Astorga brought fresh discoveries. On the way there, we stopped at the Jardín de Alma — the Soul Garden — where fruit, nuts, bread, and fresh-squeezed juice were set out without price tags, just trust and a box for donations. We lingered there, grateful for food and for the kind of generosity that makes strangers feel like kin. Later, the small city surprised us in its many treasures. The cathedral’s façade provided a perfect template for a game of “I Spy”, packed with angels, mermen, and a tiny hidden castle all twisting skyward.  Gaudí’s granite palace rose like something from a fairytale. We cooked our own feast that night, simple pasta and salad, rounded out by a four-euro Rioja, proof that comfort doesn’t have to cost much.

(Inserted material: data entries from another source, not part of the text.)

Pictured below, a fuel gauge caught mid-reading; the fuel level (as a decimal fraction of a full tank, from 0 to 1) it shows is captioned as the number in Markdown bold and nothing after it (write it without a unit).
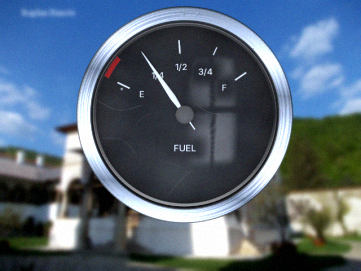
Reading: **0.25**
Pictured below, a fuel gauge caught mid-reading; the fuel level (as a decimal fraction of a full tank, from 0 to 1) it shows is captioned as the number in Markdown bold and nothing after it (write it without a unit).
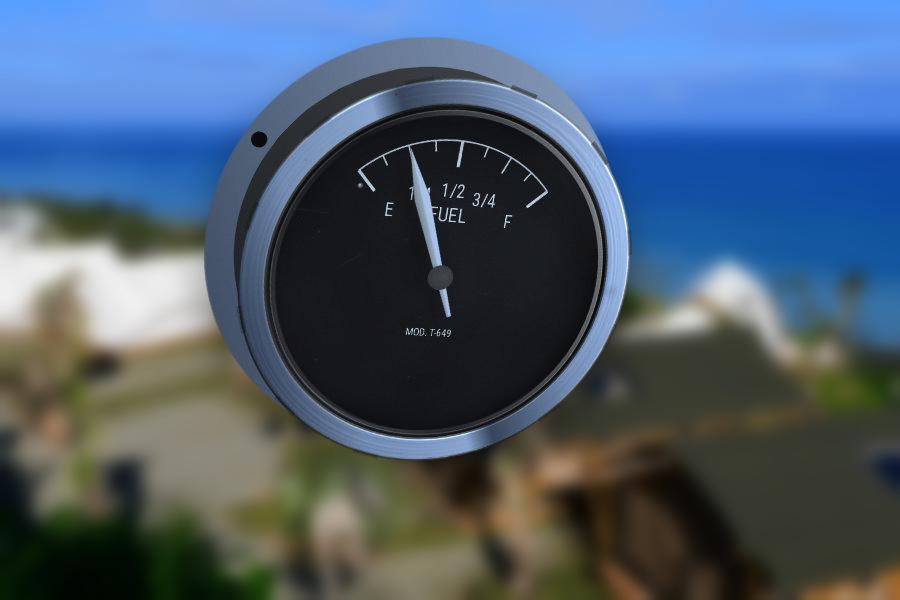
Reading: **0.25**
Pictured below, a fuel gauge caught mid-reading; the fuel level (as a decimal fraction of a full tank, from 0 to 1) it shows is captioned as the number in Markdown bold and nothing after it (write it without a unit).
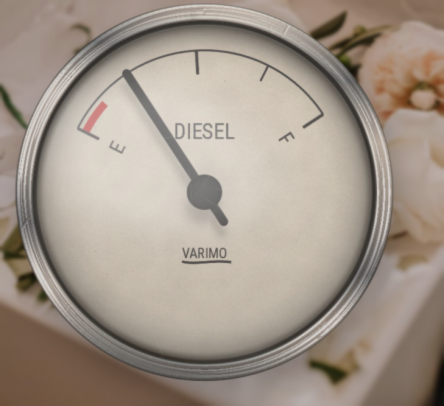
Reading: **0.25**
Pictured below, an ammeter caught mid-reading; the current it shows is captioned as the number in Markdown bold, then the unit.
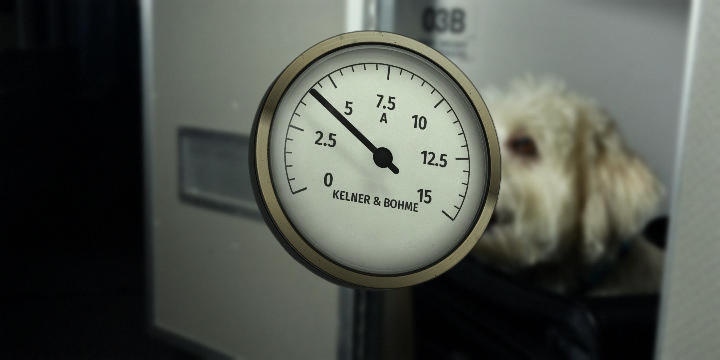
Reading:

And then the hills began in earnest. We set off in the chill of morning, each breath visible, layers pulled tight. By midday we were stripping them off under a bright sun, trying to balance shade with sweat. Lunch was pork chop, fried egg, and fries split four ways, chased with Fanta Limón. Maybe it was too good, because a kilometer later Max realized he’d left his trekking pole behind. With the climb steepening ahead and a first-come monastery waiting at the day’s end, he dropped his pack, sprinted just over a kilometer each way, and returned victorious ten minutes later — sweat-soaked, out of breath, but grinning, pole in hand.

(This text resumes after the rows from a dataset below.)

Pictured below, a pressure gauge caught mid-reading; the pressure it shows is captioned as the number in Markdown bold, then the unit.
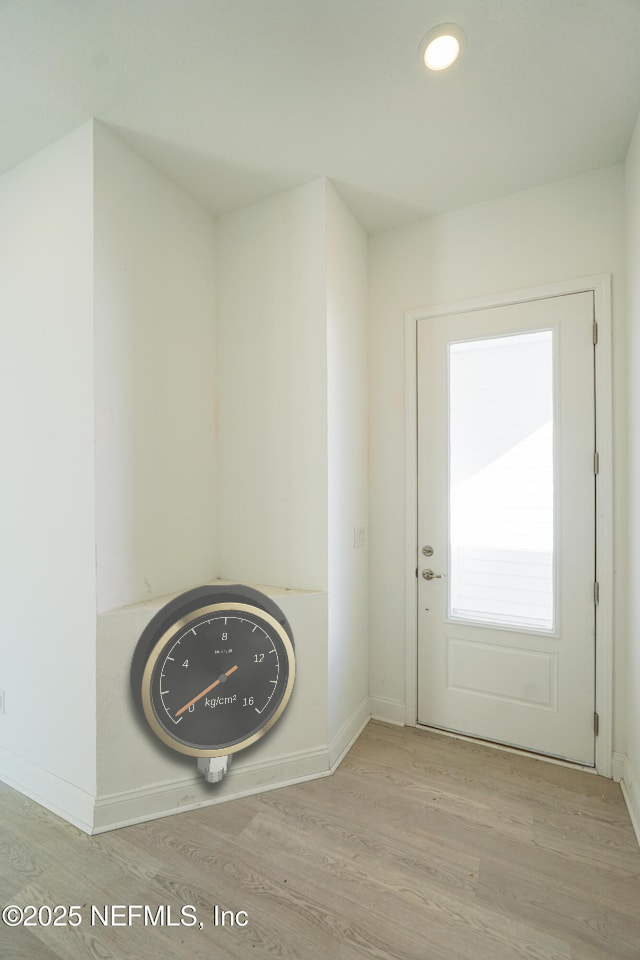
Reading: **0.5** kg/cm²
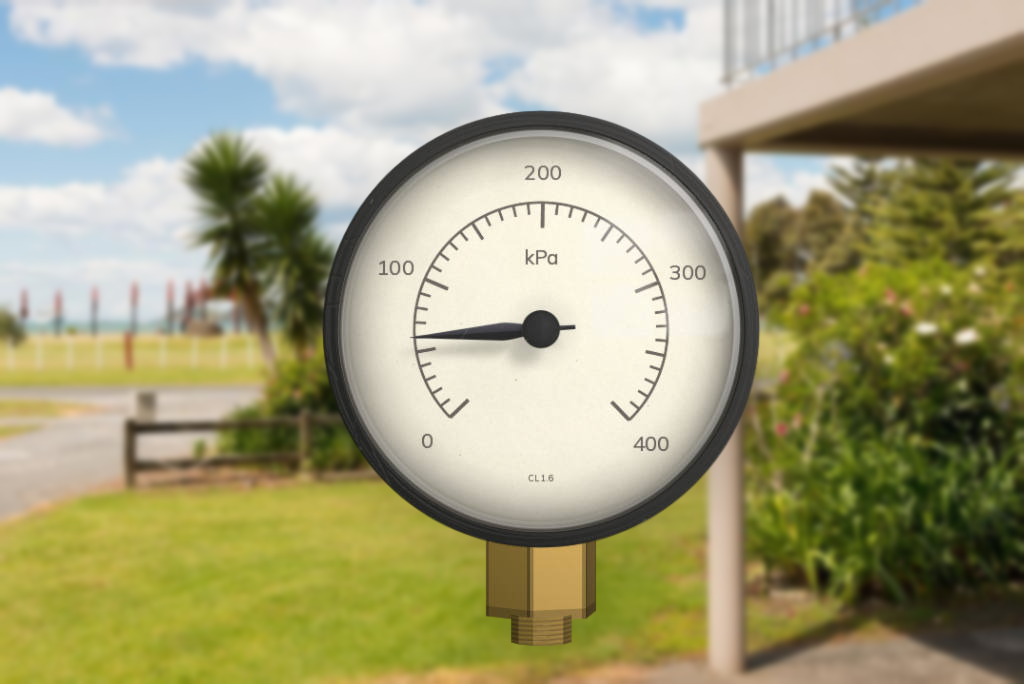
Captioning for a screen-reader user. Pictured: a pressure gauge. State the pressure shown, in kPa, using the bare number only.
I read 60
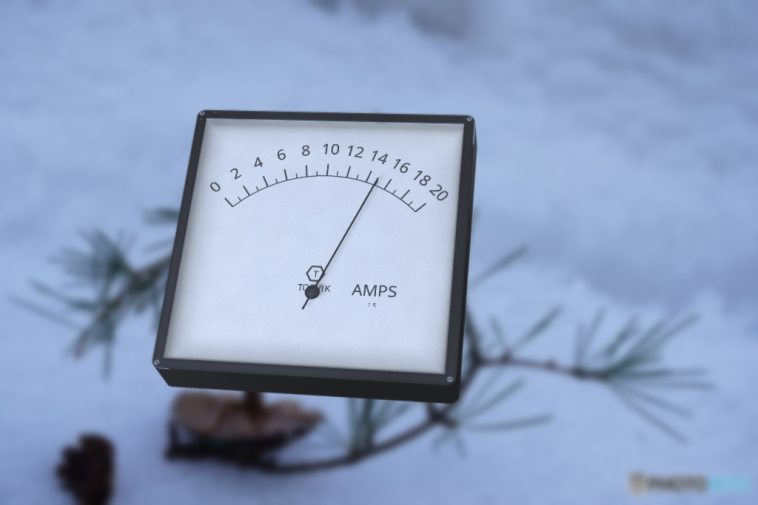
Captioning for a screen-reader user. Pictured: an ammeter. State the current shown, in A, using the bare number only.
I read 15
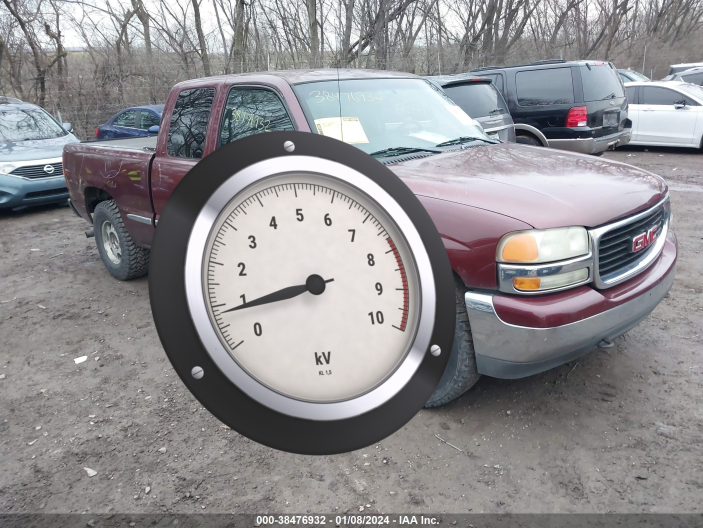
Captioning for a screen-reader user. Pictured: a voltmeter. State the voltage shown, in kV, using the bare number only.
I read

We made it to El Rabanal del Camino in time, scoring the only four-bunk private room at the “donativo” Refugio Gaulcelmo, a Confraternity of welcoming and kind-hearted volunteers, Dee, Rob, and Richard. Dinner that night was roasted chicken, crispy-skinned and demi-glazed, one of the best meals we’ve had on the Camino so far. And then came tea time back at the albergue, where pilgrims shared stories from the road and our girls took directions in Spanish from fellow pilgrim, Geraldina, on how to make macramé bracelets. Their art project complete, we joined many pilgrims at the small chapel across the street, listened to Gregorian chants by the monks, haunting and beautiful, though the girls found the ritual more tedious than transcendent. Their complaints — too long, too much standing, too much Latin — made us laugh as we tucked them into bed.

Somewhere in between blisters and bridges, math quizzes and missing poles, we’ve found our stride. The Camino strips away distractions until what’s left is simple: keep moving, notice what’s around you, share what you can. Tomorrow the climb grows steeper and the mornings colder, but the path is teaching us that the hard miles are the ones that make space for surprises.